Texte
Le profil de certains d’entre eux n’a rien d’extraordinaire, du fait de leur statut d’héritier, de leurs brillantes formations ou de leurs itinéraires professionnels, généreusement rémunérés comme grands patrons de banques ou d’entreprises privées, voire de sportifs de haut niveau. Pour d’autres, parmi lesquels nombre d’hommes politiques, de marabouts et d’hommes d’affaires, le statut de milliardaire, ainsi conquis de manière surprenante, laisse perplexe, surtout quand on sait qu’en principe, on ne devient pas milliardaire, du jour au lendemain. N’est pas et ne devient pas milliardaire qui veut. Faut-il compter sur la chance comme le laisse entendre l’adage populaire qui dit au Sénégal : «Chance mo gueune licence» ? En d’autres termes, «la chance est préférable à l’obtention d’une licence» pour signifier que «xaaliss ken dou ko liguey, dagn koy lidjeunti !» ou «l’argent ça ne se gagne pas, ça se négocie !»
L’on découvre qu’en plus d’avoir la chance d’hériter – qui n’est pas forcément une garantie suffisante de rester riche et milliardaire – étudier, investir, commercer, faire du sport, chanter, entrer en politique, exercer le métier de marabout constituent, entre autres, des moyens légaux par lesquels l’on peut espérer faire fortune et réussir à devenir milliardaire. Mais, force est de reconnaître que l’enrichissement illicite est une voie à tenir en considération si l’on veut trouver une explication dans ces percées fulgurantes qui font qu’on retrouve des personnages atypiques dans le cercle toujours restreint des milliardaires.
De deux au multiple
Le Sénégal comptait deux milliardaires connus jusqu’au début des années 90. Il s’agissait de feux Ndiouga Kébé et Djily Mbaye. De ces deux qui assumaient, humblement et avec générosité un tel statut, le Sénégal est passé apparemment à une multitude de milliardaires qui ne semblent pas vouloir s’assumer et se revendiquer, ouvertement comme tels. Moins pour des motifs relatifs à la pudeur ou par modestie que pour des raisons confidentielles qui protègent des quémandeurs et de la ponction fiscale, monopole qu’exerce l’Etat sur ces grosses fortunes qui préfèrent rester dans l’anonymat. «Pour vivre heureux, vivons cachés», dit le proverbe. L’argent peut aider à vivre dans la discrétion, mais ne préserve pas de l’anonymat.

Jeu de données
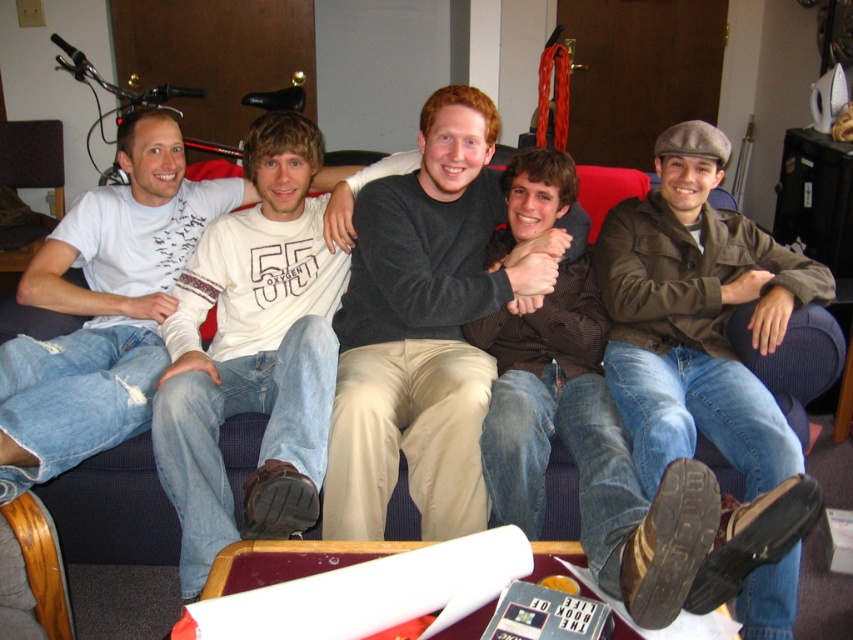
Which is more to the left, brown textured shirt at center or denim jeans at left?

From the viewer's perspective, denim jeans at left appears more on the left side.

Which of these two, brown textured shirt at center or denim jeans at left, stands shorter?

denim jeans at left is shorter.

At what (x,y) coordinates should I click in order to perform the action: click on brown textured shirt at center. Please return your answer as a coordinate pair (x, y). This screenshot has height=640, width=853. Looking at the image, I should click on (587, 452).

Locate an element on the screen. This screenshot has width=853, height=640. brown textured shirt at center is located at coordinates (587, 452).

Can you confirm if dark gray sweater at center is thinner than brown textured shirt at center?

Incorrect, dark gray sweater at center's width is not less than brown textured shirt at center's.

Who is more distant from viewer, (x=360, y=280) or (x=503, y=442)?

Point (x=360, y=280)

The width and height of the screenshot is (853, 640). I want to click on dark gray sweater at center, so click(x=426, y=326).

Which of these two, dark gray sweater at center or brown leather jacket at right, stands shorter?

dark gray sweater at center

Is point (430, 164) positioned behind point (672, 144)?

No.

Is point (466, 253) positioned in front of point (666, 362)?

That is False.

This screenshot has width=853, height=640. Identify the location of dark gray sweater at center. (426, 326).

Consignes
**a)** Indiquez par oui ou par non si chacune des affirmations suivantes est conforme au texte sur les milliardaires sénégalais, en citant à l’identique les mots du texte qui tranchent : (i) jusqu’au début des années 90, le Sénégal comptait trois milliardaires connus ; (ii) l’héritage garantit de rester riche et milliardaire ; (iii) exercer le métier de marabout figure parmi les moyens légaux de faire fortune.
**b)** Répondez brièvement à ces questions sur le texte sur les milliardaires sénégalais :
(i) Quels noms portent les deux milliardaires connus jusqu’au début des années 90 ?
(ii) Quel adage populaire sénégalais est rapporté au sujet de la chance ?
(iii) Quel proverbe est cité à propos de la discrétion des grosses fortunes ?
**c)** Rédigez la suite du texte sur les milliardaires sénégalais à partir de sa dernière phrase.

Réponses
**a)**
(i) Non : « Le Sénégal comptait deux milliardaires connus jusqu’au début des années 90. »
(ii) Non : « qui n’est pas forcément une garantie suffisante de rester riche et milliardaire »
(iii) Oui : « exercer le métier de marabout constituent, entre autres, des moyens légaux »

**b)**
(i) Ndiouga Kébé et Djily Mbaye.
(ii) « Chance mo gueune licence ».
(iii) « Pour vivre heureux, vivons cachés ».

**c)**
Les chanteurs populaires nous aident à en soupçonner certains et à les identifier, non pas du fait qu’ils brillent par leurs excès ou par leurs générosités ostentatoires, mais en raison des éloges chantant leur gloire. Des noms de milliardaires circulent. Des estimations de leurs fortunes aussi. On peut citer Cheikh Amar dont les chanteurs ne tarissent pas d’éloges. Cheikh Amar par-ci, Cheikh Amar, par-là. Y en a marre ? Non ! Normal. Amar pèserait 92 milliards Fcfa en fin 2010, après avoir réalisé un chiffre d’affaires de 40 milliards, l’année d’avant. Il mériterait de tenir des conférences à l’Université et dans les grandes écoles pour enseigner l’art de faire fortune. Qu’est-ce qui peut justifier une telle envolée pour quelqu’un qui est parti de l’importation de tracteurs ? Ses accointances discrètes avec la galaxie wadienne devraient inspirer plus d’un à s’intéresser à ce personnage. En 2002, il crée son TSE. En quelques petites années, il devient multimilliardaire.
Le Sénégal compterait désormais une multitude de milliardaires, issus du milieu des affaires, aussi et surtout du milieu politique, sportif et surtout maraboutique. Parmi les milliardaires au Sénégal, les femmes ne sont pas gâtées en termes de représentativité. A part la couturière Diouma Dieng ou l’héritière Ndella Wade, c’est quasiment le désert… Toutefois, ce serait trop réducteur et simpliste d’en conclure qu’être milliardaire, c’est une affaire d’hommes. Que de femmes se cachent derrière ces hommes ? Affaire à suivre… Suite à faire.
La chance d’être fils de…
Certains ne deviennent pas milliardaires, mais sont milliardaires dès la naissance, même s’ils ont eu le choix de devenir pauvres en ratant leur vie. Héritiers intelligents, sérieux et instruits en leur état, enfermés dans un destin doré, ils se sont évertués à ne pas dilapider la chance d’avoir des parents milliardaires, mais ont contribué à la faire fructifier. Donc, énormément de mérite, comparés à bien d’autres. Ces fils de milliardaires peuvent même devenir associés de leur père.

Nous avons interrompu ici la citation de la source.